Austria Tobacco Monopoly has a special arrangement to distribute cigarettes in Germany, although only about 23 people are employed to arrange the wholesale marketing of Austrian cigarettes to German business firms. About a fifth of the 47 bn cigarettes exported from Austria in 2005 went to Germany. Most of the cigarettes imported into Austria come from Germany and Czech Republic.
UK Cigarette Business Suffers From High Retail Prices:
Exports of cigarettes from the UK to Far East markets declined sharply in the recent decade, especially to Singapore and Hong Kong. Those losses were not made up with gains in other markets, although efforts to expand sales to new customers did result in increased shipments at times to some markets in the Middle East and Africa. Total UK cigarette exports during 2004-06 were only about half the 2001-03 average of approximately 100 bn annually. Finding new export markets for UK cigarette manufacturers in the EU has been hampered by strong competition from Germany, The Netherlands, and recently from Austria.
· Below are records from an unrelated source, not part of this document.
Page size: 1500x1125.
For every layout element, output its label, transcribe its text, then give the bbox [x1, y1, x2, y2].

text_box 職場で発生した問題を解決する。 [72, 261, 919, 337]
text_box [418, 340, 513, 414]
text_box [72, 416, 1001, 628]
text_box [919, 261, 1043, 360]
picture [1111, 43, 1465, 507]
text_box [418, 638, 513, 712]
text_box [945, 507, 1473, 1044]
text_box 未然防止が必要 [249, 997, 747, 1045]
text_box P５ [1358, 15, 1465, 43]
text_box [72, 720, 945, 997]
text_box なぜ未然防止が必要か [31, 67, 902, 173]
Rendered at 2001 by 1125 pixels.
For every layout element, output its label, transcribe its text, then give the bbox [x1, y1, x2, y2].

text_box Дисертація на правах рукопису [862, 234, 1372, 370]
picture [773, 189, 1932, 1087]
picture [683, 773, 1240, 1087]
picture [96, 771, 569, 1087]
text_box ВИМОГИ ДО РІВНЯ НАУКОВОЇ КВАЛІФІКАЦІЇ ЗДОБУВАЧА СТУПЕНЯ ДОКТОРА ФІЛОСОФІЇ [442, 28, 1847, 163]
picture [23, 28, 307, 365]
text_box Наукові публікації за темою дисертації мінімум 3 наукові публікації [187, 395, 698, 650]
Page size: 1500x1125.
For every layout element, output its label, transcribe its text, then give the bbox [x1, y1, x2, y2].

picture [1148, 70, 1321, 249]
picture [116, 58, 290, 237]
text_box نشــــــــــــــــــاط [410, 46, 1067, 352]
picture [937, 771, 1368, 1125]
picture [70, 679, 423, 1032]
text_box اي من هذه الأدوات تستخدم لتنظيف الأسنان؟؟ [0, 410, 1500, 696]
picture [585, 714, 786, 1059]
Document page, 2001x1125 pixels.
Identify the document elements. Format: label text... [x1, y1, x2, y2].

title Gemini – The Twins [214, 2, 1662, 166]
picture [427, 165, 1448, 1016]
The UK has found some new markets at various times. UK cigarette exports to Iraq rose to 1.5 bn pieces in 2004 and remained strong in the two following years.
It has been difficult for the UK to have very high retail prices for cigarettes in the range of $7 per pack of 20 and be part of the EU with free trade flourishing at the same time. The high prices tend to contribute to efforts by smokers to find cigarettes where the high taxes have been eluded. An estimated 20 bn cigarettes smoked in the UK annually somehow eluded the expected taxes. This includes trips by smokers to nearby countries and smuggling. Taxes account for over 80 % of the retail price for cigarettes distributed through appropriate channels.
The difficult setting in the UK has caused Imperial and Gallaher to focus on investments in other countries to offset sagging sales at home. Imperial had about 45.5 % of the UK market for cigarettes in 2006, about 2 % greater than its 2005 share. Lambert & Butler manufactured by Imperial accounted for 15.5 % of UK cigarette sales during both 2005 and 2006, and Richmond was the second leading brand with 14.9 % of sales in 2006. Imperial's profit rose to about $1 bn in 2006.
Gallaher had about 38.6 % of the market where taxes were paid in 2006. Gallaher was able to bolster sales of Mayfair to 13.6 % of the market in 2006, and Benson and Hedges rose about 5 % to account for about 9.5 % of the market.
Ireland's Cigarette Imports Rise as Exports Decline:
Cigarette exports from Ireland declined by more than half in value to $1 mn in 2005. Imports of cigarettes into Ireland increased 237 % in 2005 to two bn pieces as the value increased 161 % to $45 mn. The UK is a leading supplier of Irish cigarette imports. About 3 % of Ireland's cigarettes in 2005 came from Germany. Ireland's cigarette manufacturers face strong competition from deliveries from other EU countries while their economy of scale in operations is at a disadvantage in comparison with output in the UK, The Netherlands, and Germany.